Short Stories, Irish literature, Classics, Modern Fiction, Contemporary Literary Fiction, The Japanese Novel, Post Colonial Asian Fiction, The Legacy of the Austro-Hungarian Empire and quality Historical Novels are Among my Interests








Tuesday, March 26, 2013

"The Old Regime" by Kevin Powers

"The Old Regime" by Kevin Powers (2011, 22 pages)


Year III
March 1 to March 31

Kevin Powers
Dublin

Event Resources-links to lots of short stories-from classics to stories written in 2013-all you need to participate is here.  If you know of other resources related to the Irish Short Story, please let me know.



Irish short story month only has a few days left to run.  I have discovered a lot of great new to me writers.  Some are authors everyone but me in my literary isolation already knew about years ago and some just got published for the first time in the last few months.   

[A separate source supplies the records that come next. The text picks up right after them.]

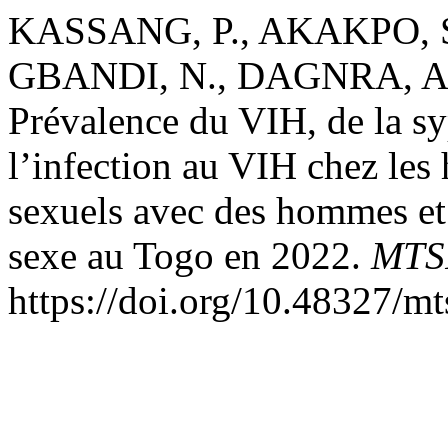
KASSANG, P., AKAKPO, S.
GBANDI, N., DAGNRA, A., 
Prévalence du VIH, de la syp
l’infection au VIH chez les
sexuels avec des hommes et 
sexe au Togo en 2022.
MTS
https://doi.org/10.48327/m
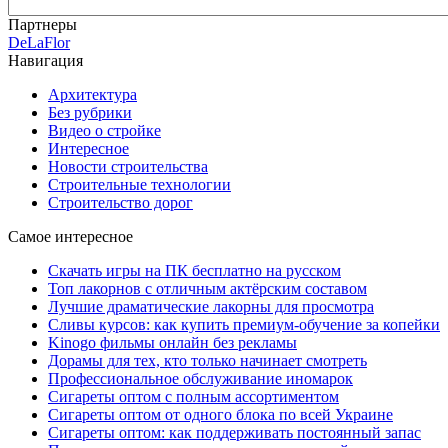
Партнеры
DeLaFlor
Навигация
Архитектура
Без рубрики
Видео о стройке
Интересное
Новости строительства
Строительные технологии
Строительство дорог
Самое интересное
Скачать игры на ПК бесплатно на русском
Топ лакорнов с отличным актёрским составом
Лучшие драматические лакорны для просмотра
Сливы курсов: как купить премиум-обучение за копейки
Kinogo фильмы онлайн без рекламы
Дорамы для тех, кто только начинает смотреть
Профессиональное обслуживание иномарок
Сигареты оптом с полным ассортиментом
Сигареты оптом от одного блока по всей Украине
Сигареты оптом: как поддерживать постоянный запас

"The Old Regime" is a very interesting story about the politics of student union organizations in a college in Dublin, we do not learn which one.  It is also about student life and about being an American in Ireland.  I also see it as a kind of satire or commentary on university politics and the world of a tempest in a teapot which it seems to outsiders.  An election for officers of the student union is about to take place.  We learn of the various student political parties.  The only office that matters is that of student union president as it looks good on your resume for future jobs.   

The driving force behind the story is an American visiting student.   Everybody really likes him and it is fun to see him get into the Irish experience and to see how the Irish students view him.  There is a lot in these lines:

"It was January 2006. Coop had by now acquired his first steady Irish girlfriend, a second-year law student named Aisling Moore. People have wondered what Coop saw in Aisling. But to me the thing made sense. The highest compliment Coop could offer was to say that you were ‘real’. ‘He’s real, man, you know? No bullshit.’ And Coop would shake his head in wonder. Thinking about this now, it occurs to me that there was no other way in which Coop seemed so profoundly American."

There is a deep oddness in the attitude toward America and Americans in the story.  On the one hand everyone likes Coop for his very American, as the Irish narrator sees it, personality while seeing the president of the United States, George W. Bush, as a moron.  (OK so do I)

Coop is nominated for president of the student union and when it looks like he is a sure winner the university administration uses says that as a guest student he is not eligible.

There are a number of people we get to know in the story, all college students.  I think what I liked best about this very good story was when Powers told us what the students did in later years.   I greatly enjoyed this story and now have another Irish writer to follow!

Author Data

KEVIN POWER was born in Dublin in 1981. He is the recipient of a Hennessy Award for Emerging Fiction and the Rooney Prize for Irish Literature 2009. His first novel, Bad Day in Blackrock, is published by Pocket Books.  A very successful movie, What Richard Did was based on this book, about the murder of a young man outside a Dublin nightclub.